» **WHAT THE TASK REQUIRES**:
Please swap "pose" for "camera" everywhere it occurs in the items below, change nothing else, and leave the pictures out of your answer.

» **STORED ROWS**:
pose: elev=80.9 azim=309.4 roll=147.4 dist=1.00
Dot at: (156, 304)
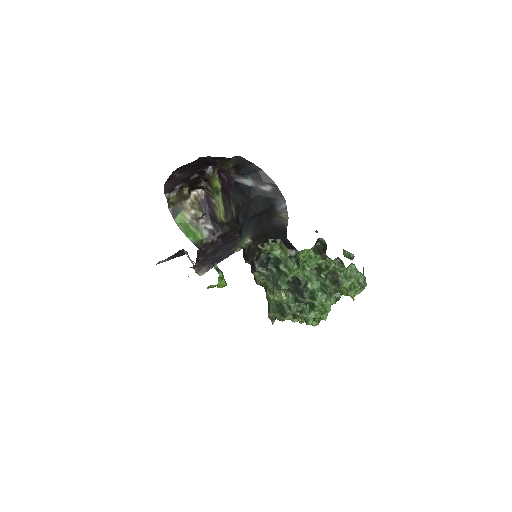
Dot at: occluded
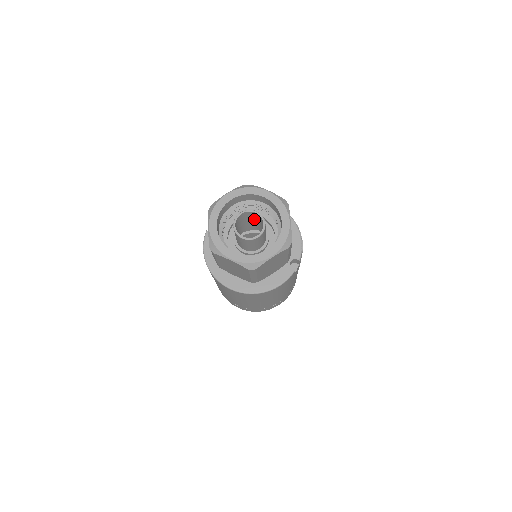
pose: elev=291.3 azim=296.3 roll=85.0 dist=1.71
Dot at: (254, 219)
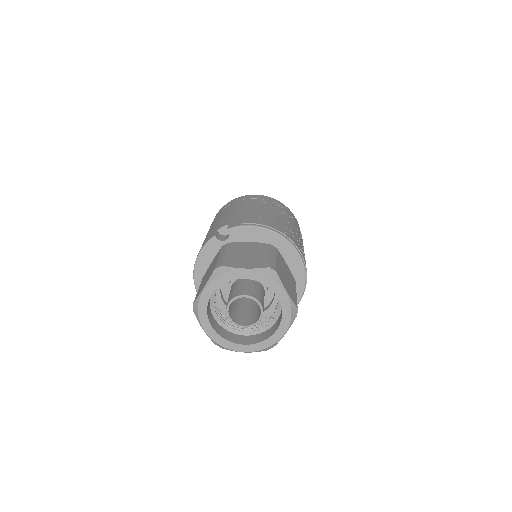
Dot at: (258, 292)
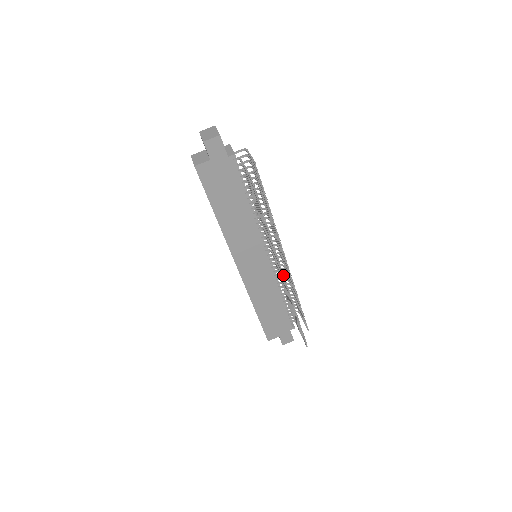
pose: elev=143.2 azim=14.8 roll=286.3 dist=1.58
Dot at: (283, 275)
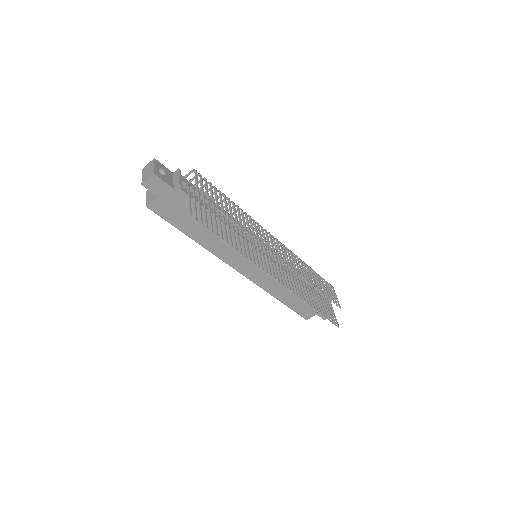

» **TASK ANSWER**:
camera: elev=80.9 azim=309.4 roll=147.4 dist=1.00
Dot at: (156, 304)
Dot at: occluded
camera: elev=291.3 azim=296.3 roll=85.0 dist=1.71
Dot at: (254, 219)
Dot at: (258, 292)
camera: elev=143.2 azim=14.8 roll=286.3 dist=1.58
Dot at: (283, 275)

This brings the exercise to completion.